QUOTED PASSAGE Block Start

In 2005, we saw record-high C-section rates in both Canada (25 percent) and the US (29.1 percent), and a sharp increase over rates in the 1990s. Those who’ve been tracking birth trends weren’t surprised to see this.
Recent years have seen a steady erosion of vaginal birth, largely due to a series of studies that narrowed the criteria for a “safe” vaginal birth. Breech birth was the first to be ruled out. Then the opportunities for VBAC (vaginal birth after Caesarean) were reduced with a finding that induction of labour is risky for VBAC moms. (In fact, it turned out that only treatment with prostaglandins significantly increases the risk, but that important distinction was not widely reported.) Guidelines encouraging routine induction of overdue labour at 41 weeks further boosted the chance of Caesarean birth, since induction when the cervix is not ripe may fail, leading to surgical delivery. Next we heard that Caesarean delivery led to less postpartum incontinence. Women could protect their pelvic floor (and, by implication, their sex lives) by avoiding vaginal birth.

QUOTED PASSAGE Block End
RECORDS SHOWN Block Start

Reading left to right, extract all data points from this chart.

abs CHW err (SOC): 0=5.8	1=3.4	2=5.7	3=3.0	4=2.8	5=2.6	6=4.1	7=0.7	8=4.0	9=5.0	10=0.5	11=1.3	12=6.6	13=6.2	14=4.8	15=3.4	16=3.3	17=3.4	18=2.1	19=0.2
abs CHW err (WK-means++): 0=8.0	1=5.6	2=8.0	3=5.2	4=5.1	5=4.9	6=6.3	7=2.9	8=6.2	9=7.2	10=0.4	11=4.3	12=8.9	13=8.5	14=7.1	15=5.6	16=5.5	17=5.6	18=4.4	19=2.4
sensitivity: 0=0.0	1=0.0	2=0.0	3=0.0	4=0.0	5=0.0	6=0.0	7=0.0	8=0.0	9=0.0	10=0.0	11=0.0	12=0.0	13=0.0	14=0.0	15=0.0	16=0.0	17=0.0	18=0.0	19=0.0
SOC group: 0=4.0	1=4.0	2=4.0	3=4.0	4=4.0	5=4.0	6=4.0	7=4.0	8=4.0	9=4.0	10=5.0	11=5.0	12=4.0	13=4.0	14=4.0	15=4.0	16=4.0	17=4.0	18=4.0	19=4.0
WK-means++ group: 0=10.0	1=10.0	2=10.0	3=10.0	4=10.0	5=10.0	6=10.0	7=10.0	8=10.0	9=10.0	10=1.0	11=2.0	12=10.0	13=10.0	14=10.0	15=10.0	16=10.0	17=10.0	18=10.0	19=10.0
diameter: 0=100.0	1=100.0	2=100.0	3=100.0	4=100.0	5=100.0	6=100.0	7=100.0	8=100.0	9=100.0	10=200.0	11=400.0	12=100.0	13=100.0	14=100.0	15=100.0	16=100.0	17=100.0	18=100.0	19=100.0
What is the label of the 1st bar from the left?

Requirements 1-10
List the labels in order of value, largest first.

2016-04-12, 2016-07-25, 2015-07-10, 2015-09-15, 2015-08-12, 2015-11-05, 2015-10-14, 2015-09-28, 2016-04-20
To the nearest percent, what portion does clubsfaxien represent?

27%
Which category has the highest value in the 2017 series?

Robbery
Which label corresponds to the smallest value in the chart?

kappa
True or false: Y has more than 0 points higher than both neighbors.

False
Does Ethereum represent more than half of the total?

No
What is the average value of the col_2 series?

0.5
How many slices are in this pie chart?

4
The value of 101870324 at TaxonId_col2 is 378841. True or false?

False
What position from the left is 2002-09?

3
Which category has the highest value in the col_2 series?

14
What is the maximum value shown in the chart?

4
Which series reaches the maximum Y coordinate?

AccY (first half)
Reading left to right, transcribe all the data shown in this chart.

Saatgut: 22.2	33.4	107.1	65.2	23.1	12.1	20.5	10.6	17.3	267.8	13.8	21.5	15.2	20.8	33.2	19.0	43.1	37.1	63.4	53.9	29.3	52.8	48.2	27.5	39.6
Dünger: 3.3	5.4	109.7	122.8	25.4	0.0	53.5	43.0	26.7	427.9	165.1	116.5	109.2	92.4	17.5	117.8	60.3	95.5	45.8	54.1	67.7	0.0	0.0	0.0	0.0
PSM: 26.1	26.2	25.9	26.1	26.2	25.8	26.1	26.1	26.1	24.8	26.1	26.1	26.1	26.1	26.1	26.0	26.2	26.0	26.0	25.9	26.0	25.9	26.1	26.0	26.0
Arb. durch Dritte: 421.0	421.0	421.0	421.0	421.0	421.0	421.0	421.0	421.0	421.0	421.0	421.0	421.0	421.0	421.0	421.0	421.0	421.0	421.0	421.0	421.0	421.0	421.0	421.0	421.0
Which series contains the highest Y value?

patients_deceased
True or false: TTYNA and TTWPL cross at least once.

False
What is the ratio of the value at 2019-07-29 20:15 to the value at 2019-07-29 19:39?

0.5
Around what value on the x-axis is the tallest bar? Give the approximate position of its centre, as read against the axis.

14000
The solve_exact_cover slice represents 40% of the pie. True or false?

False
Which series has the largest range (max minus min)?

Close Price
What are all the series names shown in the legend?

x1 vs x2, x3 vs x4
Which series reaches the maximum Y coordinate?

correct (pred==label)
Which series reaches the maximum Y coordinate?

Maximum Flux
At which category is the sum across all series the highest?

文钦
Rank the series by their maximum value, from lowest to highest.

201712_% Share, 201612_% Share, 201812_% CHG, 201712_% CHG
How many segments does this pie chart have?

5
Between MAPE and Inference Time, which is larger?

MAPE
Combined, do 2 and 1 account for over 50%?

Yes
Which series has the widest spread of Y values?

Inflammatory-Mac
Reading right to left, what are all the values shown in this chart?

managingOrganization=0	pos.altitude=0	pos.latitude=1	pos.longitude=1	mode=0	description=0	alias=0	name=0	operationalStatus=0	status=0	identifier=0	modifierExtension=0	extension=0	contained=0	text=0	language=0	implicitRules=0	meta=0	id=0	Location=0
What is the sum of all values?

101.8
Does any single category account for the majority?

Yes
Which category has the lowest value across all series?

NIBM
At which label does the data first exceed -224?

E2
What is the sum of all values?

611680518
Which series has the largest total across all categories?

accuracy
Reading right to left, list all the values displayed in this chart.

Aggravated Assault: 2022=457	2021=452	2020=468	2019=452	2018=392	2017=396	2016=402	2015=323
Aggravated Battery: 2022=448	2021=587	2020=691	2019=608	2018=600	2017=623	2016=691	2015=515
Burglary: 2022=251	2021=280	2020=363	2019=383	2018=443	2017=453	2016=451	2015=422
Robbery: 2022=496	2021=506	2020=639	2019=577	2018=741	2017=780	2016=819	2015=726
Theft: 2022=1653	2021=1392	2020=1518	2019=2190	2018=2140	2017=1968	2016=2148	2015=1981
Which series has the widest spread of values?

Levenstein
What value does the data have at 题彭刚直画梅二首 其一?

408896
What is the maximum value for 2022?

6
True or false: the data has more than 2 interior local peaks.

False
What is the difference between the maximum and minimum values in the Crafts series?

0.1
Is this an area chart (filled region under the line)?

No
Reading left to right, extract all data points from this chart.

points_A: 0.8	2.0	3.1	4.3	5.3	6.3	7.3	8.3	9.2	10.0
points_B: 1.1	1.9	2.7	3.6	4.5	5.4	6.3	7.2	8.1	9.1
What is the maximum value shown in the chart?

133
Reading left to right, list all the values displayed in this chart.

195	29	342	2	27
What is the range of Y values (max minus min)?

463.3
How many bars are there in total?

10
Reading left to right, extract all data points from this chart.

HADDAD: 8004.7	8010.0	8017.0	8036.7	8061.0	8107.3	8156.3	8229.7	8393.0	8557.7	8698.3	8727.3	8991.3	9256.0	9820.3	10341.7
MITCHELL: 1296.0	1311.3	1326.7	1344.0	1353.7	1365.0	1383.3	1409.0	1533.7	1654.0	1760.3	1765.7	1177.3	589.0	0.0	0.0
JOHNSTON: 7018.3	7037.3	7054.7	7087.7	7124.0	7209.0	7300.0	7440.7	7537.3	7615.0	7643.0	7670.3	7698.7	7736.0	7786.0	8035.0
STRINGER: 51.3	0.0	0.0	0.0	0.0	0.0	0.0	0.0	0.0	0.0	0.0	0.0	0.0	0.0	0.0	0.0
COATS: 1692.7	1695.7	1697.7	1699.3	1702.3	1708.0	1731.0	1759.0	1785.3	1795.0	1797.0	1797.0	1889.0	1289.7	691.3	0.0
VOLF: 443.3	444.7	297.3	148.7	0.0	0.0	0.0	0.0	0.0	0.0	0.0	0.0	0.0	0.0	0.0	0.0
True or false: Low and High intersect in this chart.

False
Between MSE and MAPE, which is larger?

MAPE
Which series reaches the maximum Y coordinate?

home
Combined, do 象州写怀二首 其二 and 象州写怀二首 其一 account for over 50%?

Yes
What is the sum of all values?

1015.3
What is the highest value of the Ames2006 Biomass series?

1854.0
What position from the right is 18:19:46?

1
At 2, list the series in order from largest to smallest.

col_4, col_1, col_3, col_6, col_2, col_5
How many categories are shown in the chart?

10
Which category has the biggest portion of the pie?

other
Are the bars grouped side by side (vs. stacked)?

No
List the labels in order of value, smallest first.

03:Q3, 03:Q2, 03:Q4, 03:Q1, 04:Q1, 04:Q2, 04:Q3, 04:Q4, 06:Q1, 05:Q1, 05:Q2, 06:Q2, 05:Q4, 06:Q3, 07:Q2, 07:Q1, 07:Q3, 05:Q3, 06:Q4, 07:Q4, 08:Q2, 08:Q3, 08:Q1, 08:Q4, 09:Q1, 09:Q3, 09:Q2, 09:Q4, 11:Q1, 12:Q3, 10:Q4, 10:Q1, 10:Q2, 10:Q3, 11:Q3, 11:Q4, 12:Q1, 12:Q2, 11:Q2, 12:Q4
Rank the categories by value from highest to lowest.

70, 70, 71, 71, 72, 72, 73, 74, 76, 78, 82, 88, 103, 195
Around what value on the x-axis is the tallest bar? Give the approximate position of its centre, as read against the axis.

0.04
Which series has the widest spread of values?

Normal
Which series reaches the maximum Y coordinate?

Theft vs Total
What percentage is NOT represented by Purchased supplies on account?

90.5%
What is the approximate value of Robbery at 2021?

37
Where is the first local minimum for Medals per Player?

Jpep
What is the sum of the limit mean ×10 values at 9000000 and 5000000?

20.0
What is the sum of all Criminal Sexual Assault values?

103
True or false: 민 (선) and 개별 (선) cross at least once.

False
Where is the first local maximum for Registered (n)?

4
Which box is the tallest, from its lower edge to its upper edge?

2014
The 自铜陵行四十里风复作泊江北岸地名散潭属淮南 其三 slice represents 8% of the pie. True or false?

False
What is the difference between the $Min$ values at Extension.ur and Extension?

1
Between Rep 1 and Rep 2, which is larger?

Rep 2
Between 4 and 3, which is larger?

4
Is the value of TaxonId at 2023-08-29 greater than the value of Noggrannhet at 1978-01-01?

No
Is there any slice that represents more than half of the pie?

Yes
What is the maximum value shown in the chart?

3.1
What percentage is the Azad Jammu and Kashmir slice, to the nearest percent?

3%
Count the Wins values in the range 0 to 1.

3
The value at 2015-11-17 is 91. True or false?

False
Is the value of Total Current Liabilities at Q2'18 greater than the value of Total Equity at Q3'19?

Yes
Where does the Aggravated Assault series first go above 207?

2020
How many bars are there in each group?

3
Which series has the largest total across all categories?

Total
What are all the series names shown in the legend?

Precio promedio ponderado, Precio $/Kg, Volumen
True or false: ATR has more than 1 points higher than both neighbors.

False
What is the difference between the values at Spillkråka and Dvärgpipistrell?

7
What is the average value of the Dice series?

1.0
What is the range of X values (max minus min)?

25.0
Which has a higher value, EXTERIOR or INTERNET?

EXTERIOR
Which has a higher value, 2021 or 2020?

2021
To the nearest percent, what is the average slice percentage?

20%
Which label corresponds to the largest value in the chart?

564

RECORDS SHOWN Block End

CHECK YOUR UNDERSTANDING:
A. In the passage on Caesarean birth trends, what C-section rate did the US record in 2005?
B. Retype the passage on Caesarean birth trends from "In 2005, we" to "to see this.".
C. Decide whether each statement agrees with the passage on Caesarean birth trends. Answer yes or no for each, quoting the words that decide it.
(i) Breech birth was the first kind of vaginal birth to be ruled out.
(ii) In 2005, Canada's C-section rate was higher than that of the US.
(iii) Guidelines encouraged routine induction of overdue labor at 41 weeks.

RESPONSE LIST:
A. 29.1 percent

B.
In 2005, we saw record-high C-section rates in both Canada (25 percent) and the US (29.1 percent), and a sharp increase over rates in the 1990s. Those who’ve been tracking birth trends weren’t surprised to see this.

C.
(i) Yes: "Breech birth was the first to be ruled out."
(ii) No: "Canada (25 percent) and the US (29.1 percent)"
(iii) Yes: "Guidelines encouraging routine induction of overdue labour at 41 weeks"